TASKS TO COMPLETE »
**A.** Could you give the passage of the ASU film school article again, from "Boone Isaacs will assume" up to and including "and immersive media center.", but swap "Mesa" for "Phoenix"?
**B.** Could you turn the paragraph of the ASU film school article that begins "With her decades on the front lines" into a short bulleted list that keeps its main facts?
**C.** What would a two-sentence summary of the ASU film school article say?

DOCUMENT TEXT »
--------------------------------
Former president of the Academy of Motion Picture Arts and Sciences brings well-earned practical advice and leadership to the position

Arizona State University has added another well-known name to its newly established film school. Highly respected American film marketing and public relations executive Cheryl Boone Isaacs will lead The Sidney Poitier New American Film School as its founding director.

Boone Isaacs will assume the directorship of the three-campus film school starting on Jan. 1, 2022. She will lead from the ASU California Center as well as from Tempe and from Mesa, which will be home to a 118,000-square-foot, state-of-the-art film and immersive media center.

Peter Murrieta, who has served as director-in-residence, will continue in a leadership role supporting engagement and outreach efforts.

Cheryl Boone Isaacs headshot

Cheryl Boone Isaacs, former president of the Academy of Motion Picture Arts and Sciences, is the new director of ASU's Sidney Poitier New American Film School.

With her decades on the front lines of the film industry, Boone Isaacs brings well-earned practical advice and leadership to ASU and The Sidney Poitier New American Film School. She has worked on more than 300 movies and served four terms as president of the Academy of Motion Pictures Arts and Sciences. During her 24 years as a board member, she served as president of the Academy Foundation and produced the academy’s 2012 Governors Awards.

In January 2016, one year after the #OscarsSoWhite movement, all 20 Oscar nominations in the acting categories went to white performers — again. Boone Isaacs called an emergency meeting of the academy’s board of governors. At that meeting, the group approved sweeping and ambitious changes with the A2020 initiative, including the goal of doubling the number of women and ethnically underrepresented members in four years.

The academy had already been working toward increasing diversity and inclusion, Boone Isaacs told The New York Times in a 2020 oral history of #OscarsSoWhite, “but we went from first to fourth gear.”

“The academy is going to lead and not wait for the industry to catch up,” Boone Isaacs said at the time. Spike Lee told the New York Times, “Cheryl Boone Isaacs really made it her mission to open things up so that the voting body looked more like America.”

Boone Isaacs said she is drawn to ASU because of its emphasis on “representation, and the idea of inclusion, not exclusion.”

“Sidney Poitier — the man, the icon, the legend — is my North Star who exemplifies determination, passion, professionalism and excellence,” Boone Isaacs said. “I am honored to be part of his legacy and to impart his ethos to future generations of storytellers.”
--------------------------------
DATA FOR REVIEW »
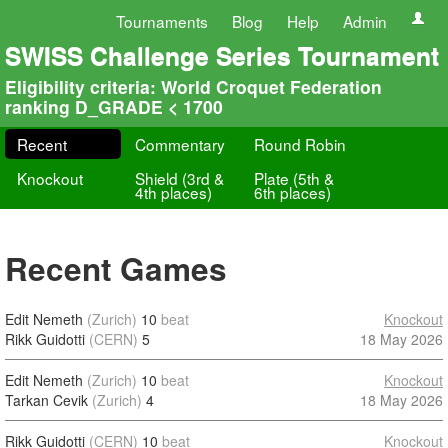
Tournaments
Blog
Help
Admin
SWISS Challenge Series Tournament
Eligibility criteria: World Croquet Federation
ranking D_GRADE < 1700
Recent
Commentary
Round Robin
Knockout
Shield (3rd &
Plate (5th &
4th places)
6th places)
Recent Games
Edit Nemeth
(Zurich)
10
beat
Knockout
Rikk Guidotti
(CERN)
5
18 May 2026
Edit Nemeth
(Zurich)
10
beat
Knockout
Tarkan Cevik
(Zurich)
4
18 May 2026
Rikk Guidotti
(CERN)
10
beat
Knockout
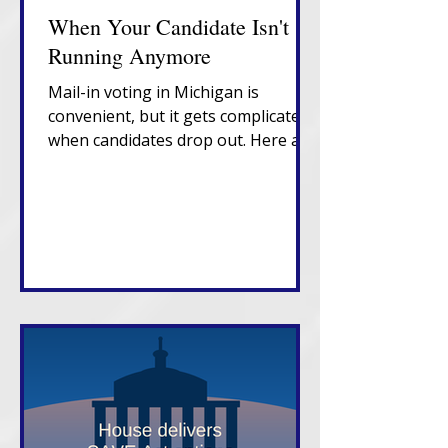
When Your Candidate Isn't
Running Anymore
Mail-in voting in Michigan is
convenient, but it gets complicated
when candidates drop out. Here are
the fixes you need to know. Voting
in person on Election Day is still the
best bet.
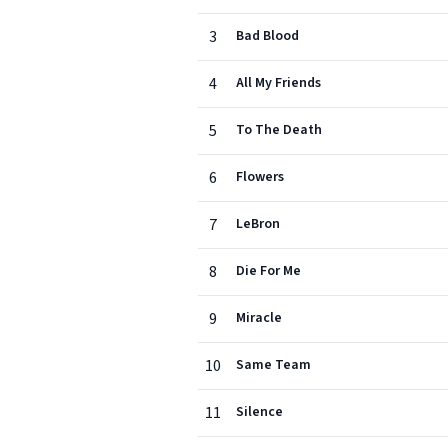
3
Bad Blood
4
All My Friends
5
To The Death
6
Flowers
7
LeBron
8
Die For Me
9
Miracle
10
Same Team
11
Silence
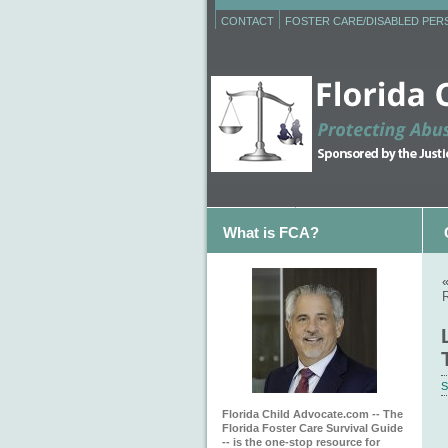
CONTACT
FOSTER CARE/DISABLED PE
What is FCA?
S
Florida Child Advocate.com -- The
Florida Foster Care Survival Guide
-- is the one-stop resource for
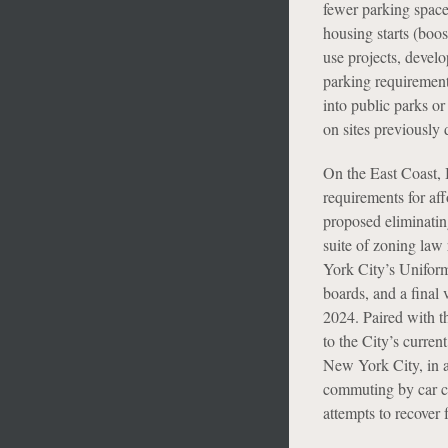
fewer parking space
housing starts (boost
use projects, devel
parking requirement
into public parks or
on sites previously 
On the East Coast,
requirements for a
proposed eliminatin
suite of zoning law
York City’s Unifor
boards, and a final
2024. Paired with t
to the City’s curre
New York City, in an
commuting by car co
attempts to recover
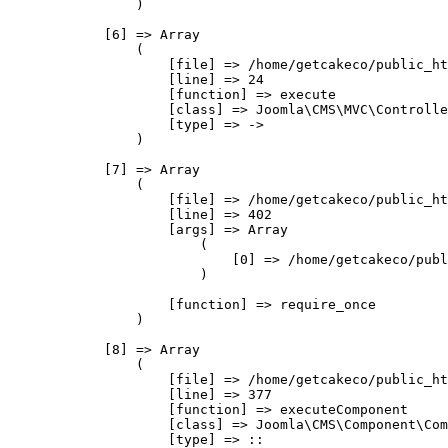
                )

            [6] => Array

                (

                    [file] => /home/getcakeco/public_ht
                    [line] => 24

                    [function] => execute

                    [class] => Joomla\CMS\MVC\Controlle
                    [type] => ->

                )

            [7] => Array

                (

                    [file] => /home/getcakeco/public_ht
                    [line] => 402

                    [args] => Array

                        (

                            [0] => /home/getcakeco/publ
                        )

                    [function] => require_once

                )

            [8] => Array

                (

                    [file] => /home/getcakeco/public_ht
                    [line] => 377

                    [function] => executeComponent

                    [class] => Joomla\CMS\Component\Com
                    [type] => ::
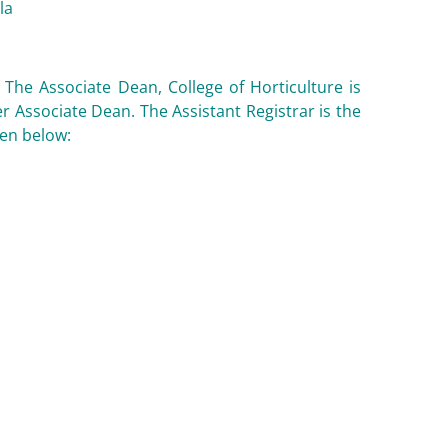
la
. The Associate Dean, College of Horticulture is
r Associate Dean. The Assistant Registrar is the
ven below:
--------------------------------
ANSWERS FOR THE EXERCISE »
**A.**
Boone Isaacs will assume the directorship of the three-campus film school starting on Jan. 1, 2022. She will lead from the ASU California Center as well as from Tempe and from Phoenix, which will be home to a 118,000-square-foot, state-of-the-art film and immersive media center.

**B.**
- Decades on the front lines of the film industry give Boone Isaacs practical advice and leadership to offer ASU and The Sidney Poitier New American Film School.
- She has worked on more than 300 movies.
- She served four terms as president of the Academy of Motion Pictures Arts and Sciences.
- During her 24 years as a board member, she served as president of the Academy Foundation.
- She produced the academy's 2012 Governors Awards.

**C.** Cheryl Boone Isaacs, a former president of the Academy of Motion Picture Arts and Sciences, will become the founding director of ASU's three-campus Sidney Poitier New American Film School starting Jan. 1, 2022. As academy president, she responded to the all-white acting nominations of January 2016 by calling an emergency board meeting that approved the A2020 initiative, and she says ASU's emphasis on representation and inclusion drew her to the school.